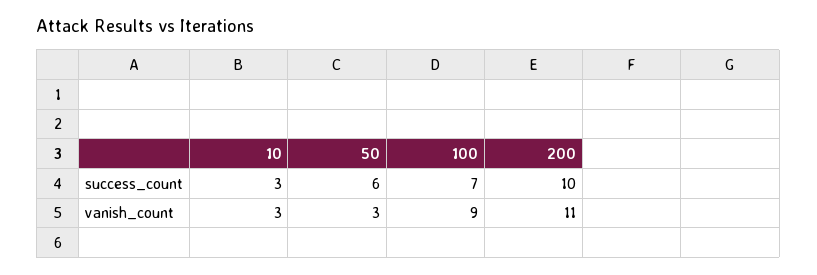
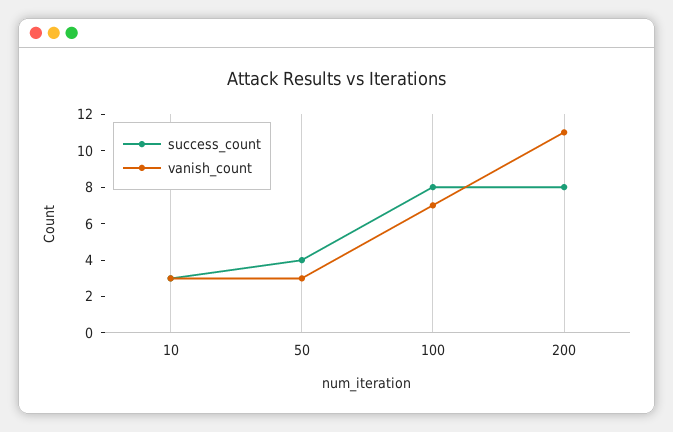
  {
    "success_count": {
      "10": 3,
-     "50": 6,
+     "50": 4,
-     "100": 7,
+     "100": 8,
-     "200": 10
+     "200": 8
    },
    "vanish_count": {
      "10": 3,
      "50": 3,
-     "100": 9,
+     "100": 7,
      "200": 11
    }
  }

□ □ □ □ □ □ □

§ Task statement
Start to finish, write out the data above exactly, omitting all pictures.

§ Response
  {
    "success_count": {
      "10": 3,
-     "50": 6,
+     "50": 4,
-     "100": 7,
+     "100": 8,
-     "200": 10
+     "200": 8
    },
    "vanish_count": {
      "10": 3,
      "50": 3,
-     "100": 9,
+     "100": 7,
      "200": 11
    }
  }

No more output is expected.